Stock Market Crashing? Here’s What You Should and Shouldn’t Do
The stock market has been having a moment — and not a good one. For the last few days, things have been messy. Headlines are dramatic. Portfolios are flashing red. And if you’re feeling stressed about your investments… yeah, that’s normal.
Whether you’re new to investing or have been in the game for decades, watching the value of your investments fall can be nerve-wracking.
But here’s the most important thing to remember right now: don’t panic.
Are market downturns uncomfortable? Absolutely. Are market downturns normal? Actually, yes.
Let’s talk about what you should do, what you should not do, and how to move forward from here with your confidence (and your money) intact.
But before you hit the sell button or swear off stocks forever, here’s what you need to know:
First of All — Breathe.
This isn’t the first time the market’s dropped, and it won’t be the last. Volatility is part of the deal when you’re building long-term wealth. What feels like a crash today might look like a blip next year.
So let’s talk about what you should do — and what you definitely shouldn’t.
What NOT to Do:
Don’t panic sell: Selling when the market is down locks in your losses. If you stay invested, you give yourself a chance to recover — and grow. Unless your financial situation requires immediate cash, reacting emotionally and selling now could cost you later.
Don’t obsessively check your accounts: Refreshing your portfolio every 15 minutes? That’s not helping. That’s anxiety.
You don’t need a play-by-play of every dip. What you need is a plan — and that plan probably hasn’t changed just because the market had a bad week.
What TO Do:
Remind yourself of your long-term goals: Did you invest to build wealth over 20 years? Fund your retirement? Send your kid to college in 8 years? Keep those timelines in mind. A three-day dip likely won’t impact a 10-year plan.

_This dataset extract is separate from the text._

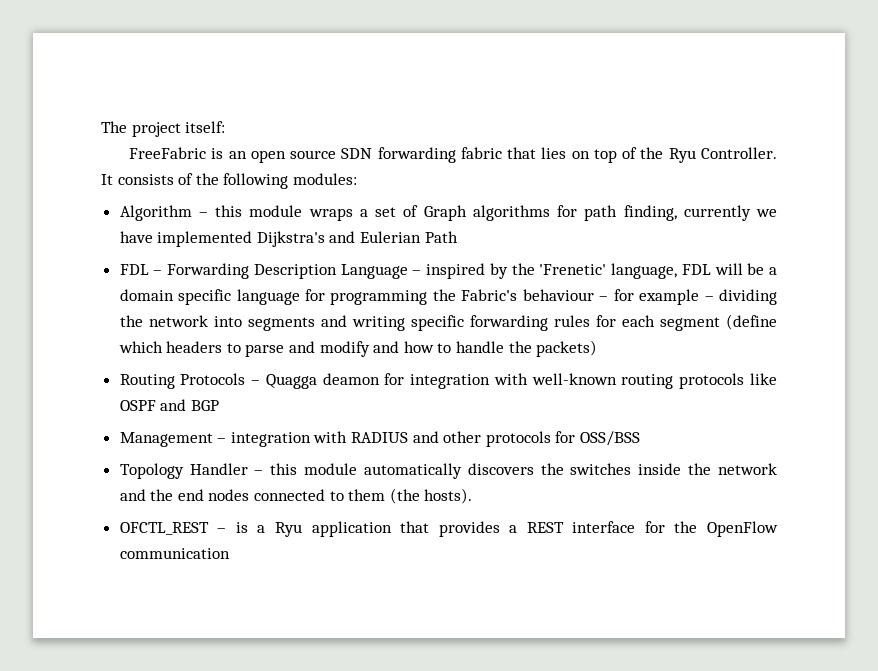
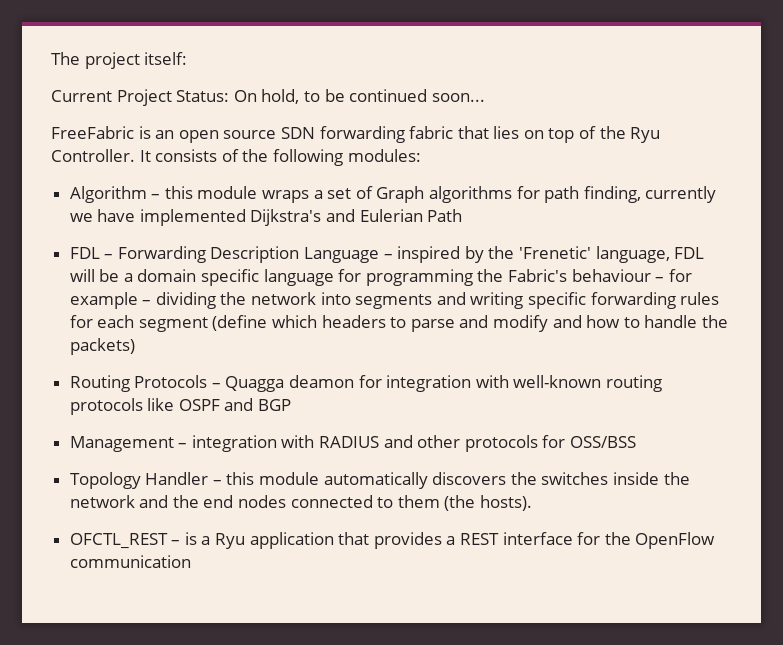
(226, 127) none -> [51,89,485,106] // Current Project Status: On hold, to be continued soon...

Practice “zooming out”: Look at your portfolio’s 5-year or 10-year performance. Chances are, things still look good overall.
Then, Call Your Financial Planner/Advisor
This is your power move.
Staying calm is great — but that doesn’t mean doing nothing. This is actually a smart time to reconnect with your financial advisor or planner.
A market downturn is an opportunity to evaluate your strategy, make adjustments if needed, and feel more secure in your plan.
Why Now?
Markets dipping doesn’t automatically mean it’s time to shift everything — but it’s a great time to have a conversation.
Ask Your Planner:
Am I still on track to meet my goals?
Your advisor can look at the big picture and show you whether your long-term plan is still solid (hint: it probably is).Should I rebalance my portfolio?
Downturns can throw off your asset allocation. Rebalancing might help you stay aligned with your risk level.Is this a buying opportunity?
For some investors, downturns can be a great time to invest more — buying when prices are lower (the classic “buy low, sell high” strategy).Do I have enough cash reserves?
If you're near retirement or relying on your portfolio for income, your advisor can help make sure you have the right amount of low-risk or liquid assets set aside.
Remember, you’re not calling your planner/advisor to freak out. You’re calling to strategize.
What This Moment Might Be Telling You
Volatile times can reveal whether your investments are truly aligned with your risk tolerance. If you're losing sleep over every dip, it might be time to talk to your planner about adjusting your strategy moving forward — not just to handle today’s stress, but to build a plan that feels sustainable for the future.
Here is Your “Get Through It” Plan
💡 Step 1: Don’t make any sudden moves.
Unless your financial situation has changed dramatically, this is not the time to jump ship.
💡 Step 2: Call your planner.
Get advice that’s tailored to you, not what your friends/family or influencers on TikTok is doing.
💡 Step 3: Re-focus on your goals.
Investing isn’t about today — it’s about your future. Whether that’s buying a home, retiring early, or just feeling secure — that is your why.
The Bottom Line
The market might be shaky. You don’t have to be.
You’re allowed to feel nervous. But let the professionals help you figure out what’s next — not the headlines . And with the right plan and perspective, you’ll be ready for whatever comes next.